1st Chancellor of Switzerland
- In office 1803–1830
- Preceded by: Position established
- Succeeded by: Josef Franz Karl Amrhyn

Personal details
- Born: 17 February 1776 Morges, Switzerland
- Died: 21 June 1861 (aged 85) Zürich, Switzerland
- Alma mater: University of Tübingen

= Jean-Marc Mousson =

Jean-Marc Samuel Isaac Mousson (17 February 1776 – 21 June 1861) was a Swiss politician and civil servant. He was the first Chancellor of Switzerland from 1803 to 1830.

==Biography==
Mousson was born on 17 February 1776 in Morges. the descendant of Huguenot refugees from Le Mas-d'Azil in the French County of Foix who took up refuge on the Vaud side of Lake Geneva, in Morges following the revocation of the Edict of Nantes by Louis XIV. His father was a reformed pastor. Mousson studied law at the Academy in Lausanne. He continued his studies at the University of Tübingen, where his obtained his doctorate in 1796. After the French invasion of Switzerland and the establishment of the Helvetic Republic, he took in January 1798 the position of deputy of Bursins in provisional meeting of the "Lemanischen Republic" in part and was its secretary.

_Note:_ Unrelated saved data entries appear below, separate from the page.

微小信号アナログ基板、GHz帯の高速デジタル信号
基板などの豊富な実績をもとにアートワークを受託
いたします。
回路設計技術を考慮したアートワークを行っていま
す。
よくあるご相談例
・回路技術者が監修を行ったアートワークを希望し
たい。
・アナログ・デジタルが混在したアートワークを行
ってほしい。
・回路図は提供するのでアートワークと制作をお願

The Directorate of the Helvetic Republic appointed Mousson in June 1798 to the post of Secretary-General. In 1803, he was appointed private secretary to Landammann Louis d'Affry. That same year, at only 27 years of age, he was elected to the Diet Chancellor of the Confederation; he was the first and youngest in Switzerland to reach this high office. Mousson was instrumental in the construction of the Federal Chancellery, the oldest permanent federal agency in Switzerland. He remained in that position until his retirement in 1830, successively passing through the period of the Act of Mediation (1803), as well as the Restoration.

From September 1833 to January 1834, he was part of the arbitral tribunal that legally regulated the separation of the canton of Basel. He then retired to Zürich where he continued to participate in federal political debate. During his career, he was appointed honorary citizen of Zürich (1816) and Bern (1821). He was also awarded the Order of St. Stephen of Hungary (1815) by Francis I, Emperor of Austria and the Red Eagle of Prussia (1817) by Frederick William IV of Prussia.

He spent the last 20 years of his life in Zürich, on "Zur Schonau", the property of his son Heinrich, overlooking the city.

His son Heinrich was State Secretary of the Confederation from 1830 to 1833. Heinrich married Régula Dorothea von Wyss, daughter of David von Wyss, mayor of Zürich. Heinrich would later serve as mayor of Zürich himself from 1840 to 1845, and subsequently as President of the Federal Diet.

In 2012, Mousson was honored in his hometown of Morges with a plaque bearing his name.